Benjamin, whose 2008 study of terrorism trials examined hundreds of cases, responded that he was unaware of “examples where that scenario has unfolded and there has been a security breach as a result.” If anything, he continued, the fact that opponents of civilian trials for terrorists point to the disclosure of the co-conspirator list indicates that the courts are robustly capable of convicting terrorists without running the risk of dangerous disclosures.
“Although any leak of sensitive information is a serious matter, I think this one incident from 15 years ago tends to be given too much weight in the broader debate about the ability of federal courts to safeguard classified evidence,” Benjamin said. “When you stack up this single incident against the scores of cases where CIPA has been invoked and there haven’t been leaks, I think the better conclusion to draw is the opposite one — that the civilian courts have generally been able to handle terrorism cases effectively and without jeopardizing national security.”
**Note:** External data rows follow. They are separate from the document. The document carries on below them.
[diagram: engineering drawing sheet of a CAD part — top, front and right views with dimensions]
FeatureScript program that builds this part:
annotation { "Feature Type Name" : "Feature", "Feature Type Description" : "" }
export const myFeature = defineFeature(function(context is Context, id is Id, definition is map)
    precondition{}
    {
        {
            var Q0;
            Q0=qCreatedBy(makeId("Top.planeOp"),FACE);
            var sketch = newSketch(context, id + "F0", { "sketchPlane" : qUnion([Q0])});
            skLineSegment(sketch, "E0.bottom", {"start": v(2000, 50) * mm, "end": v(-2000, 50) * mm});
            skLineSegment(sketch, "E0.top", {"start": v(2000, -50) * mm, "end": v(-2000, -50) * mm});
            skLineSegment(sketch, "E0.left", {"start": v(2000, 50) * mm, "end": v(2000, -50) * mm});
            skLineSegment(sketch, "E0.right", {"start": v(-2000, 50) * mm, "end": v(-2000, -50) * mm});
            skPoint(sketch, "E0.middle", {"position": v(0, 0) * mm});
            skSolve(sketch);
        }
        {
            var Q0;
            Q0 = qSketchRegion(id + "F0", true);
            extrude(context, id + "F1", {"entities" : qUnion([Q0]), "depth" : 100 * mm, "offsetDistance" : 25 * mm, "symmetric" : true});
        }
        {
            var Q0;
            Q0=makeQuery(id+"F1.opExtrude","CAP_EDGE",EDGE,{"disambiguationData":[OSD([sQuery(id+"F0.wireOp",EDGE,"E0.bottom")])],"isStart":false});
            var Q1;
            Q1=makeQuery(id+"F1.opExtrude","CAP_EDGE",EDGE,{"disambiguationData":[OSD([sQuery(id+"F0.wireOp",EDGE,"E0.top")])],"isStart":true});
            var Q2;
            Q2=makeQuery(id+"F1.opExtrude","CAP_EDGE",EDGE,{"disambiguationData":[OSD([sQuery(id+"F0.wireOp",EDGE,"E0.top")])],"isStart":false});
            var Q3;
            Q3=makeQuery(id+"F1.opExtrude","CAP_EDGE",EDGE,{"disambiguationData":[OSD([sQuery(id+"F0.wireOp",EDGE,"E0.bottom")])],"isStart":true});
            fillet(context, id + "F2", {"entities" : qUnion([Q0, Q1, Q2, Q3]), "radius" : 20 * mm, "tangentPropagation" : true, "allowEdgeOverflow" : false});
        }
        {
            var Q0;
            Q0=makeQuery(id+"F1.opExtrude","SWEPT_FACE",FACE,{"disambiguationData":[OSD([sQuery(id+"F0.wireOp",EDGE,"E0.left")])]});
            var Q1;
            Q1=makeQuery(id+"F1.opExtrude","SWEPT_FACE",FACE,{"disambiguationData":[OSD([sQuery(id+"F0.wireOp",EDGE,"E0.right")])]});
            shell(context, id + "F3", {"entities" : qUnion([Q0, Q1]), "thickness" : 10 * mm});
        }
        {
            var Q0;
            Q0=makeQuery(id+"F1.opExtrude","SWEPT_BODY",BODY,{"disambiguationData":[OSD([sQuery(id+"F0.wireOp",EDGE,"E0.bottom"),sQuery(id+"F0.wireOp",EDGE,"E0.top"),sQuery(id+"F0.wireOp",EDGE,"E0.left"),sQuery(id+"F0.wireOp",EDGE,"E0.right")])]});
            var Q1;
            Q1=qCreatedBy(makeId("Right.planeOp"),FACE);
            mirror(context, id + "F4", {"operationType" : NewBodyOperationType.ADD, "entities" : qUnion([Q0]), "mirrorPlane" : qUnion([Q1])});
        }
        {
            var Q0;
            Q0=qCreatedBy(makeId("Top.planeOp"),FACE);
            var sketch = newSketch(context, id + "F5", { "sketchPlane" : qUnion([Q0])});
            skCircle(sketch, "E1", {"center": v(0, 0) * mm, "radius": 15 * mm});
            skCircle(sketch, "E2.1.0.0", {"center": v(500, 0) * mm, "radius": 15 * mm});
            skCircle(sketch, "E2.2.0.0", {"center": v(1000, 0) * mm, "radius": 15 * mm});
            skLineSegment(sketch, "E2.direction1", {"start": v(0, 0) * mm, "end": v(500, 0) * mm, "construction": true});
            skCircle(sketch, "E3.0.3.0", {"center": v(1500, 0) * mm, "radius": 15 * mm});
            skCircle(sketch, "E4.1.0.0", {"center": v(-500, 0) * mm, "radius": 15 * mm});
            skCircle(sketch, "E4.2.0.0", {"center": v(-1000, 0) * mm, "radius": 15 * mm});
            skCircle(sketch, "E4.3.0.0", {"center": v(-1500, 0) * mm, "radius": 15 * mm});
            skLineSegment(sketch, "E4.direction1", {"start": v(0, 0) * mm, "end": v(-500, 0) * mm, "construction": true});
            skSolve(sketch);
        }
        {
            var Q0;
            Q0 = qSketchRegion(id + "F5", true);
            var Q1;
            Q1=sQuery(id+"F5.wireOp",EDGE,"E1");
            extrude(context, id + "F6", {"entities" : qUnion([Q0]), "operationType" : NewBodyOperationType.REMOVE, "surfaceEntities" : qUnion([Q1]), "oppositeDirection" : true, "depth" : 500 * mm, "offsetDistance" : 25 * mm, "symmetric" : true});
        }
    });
That’s a conclusion fervently embraced by Attorney General Eric Holder, who has been asked about the co-conspirator list by members of Congress. “The co-conspirator list was not a classified document. Had there been a reason to try to protect it, prosecutors could have sought a protective order, but that was not a classified document,” Holder told the Senate Judiciary Committee in November. “It is my firm belief that through the use of CIPA, we can protect information in Article III [federal] courts in the same way that they can be protected in military commissions.”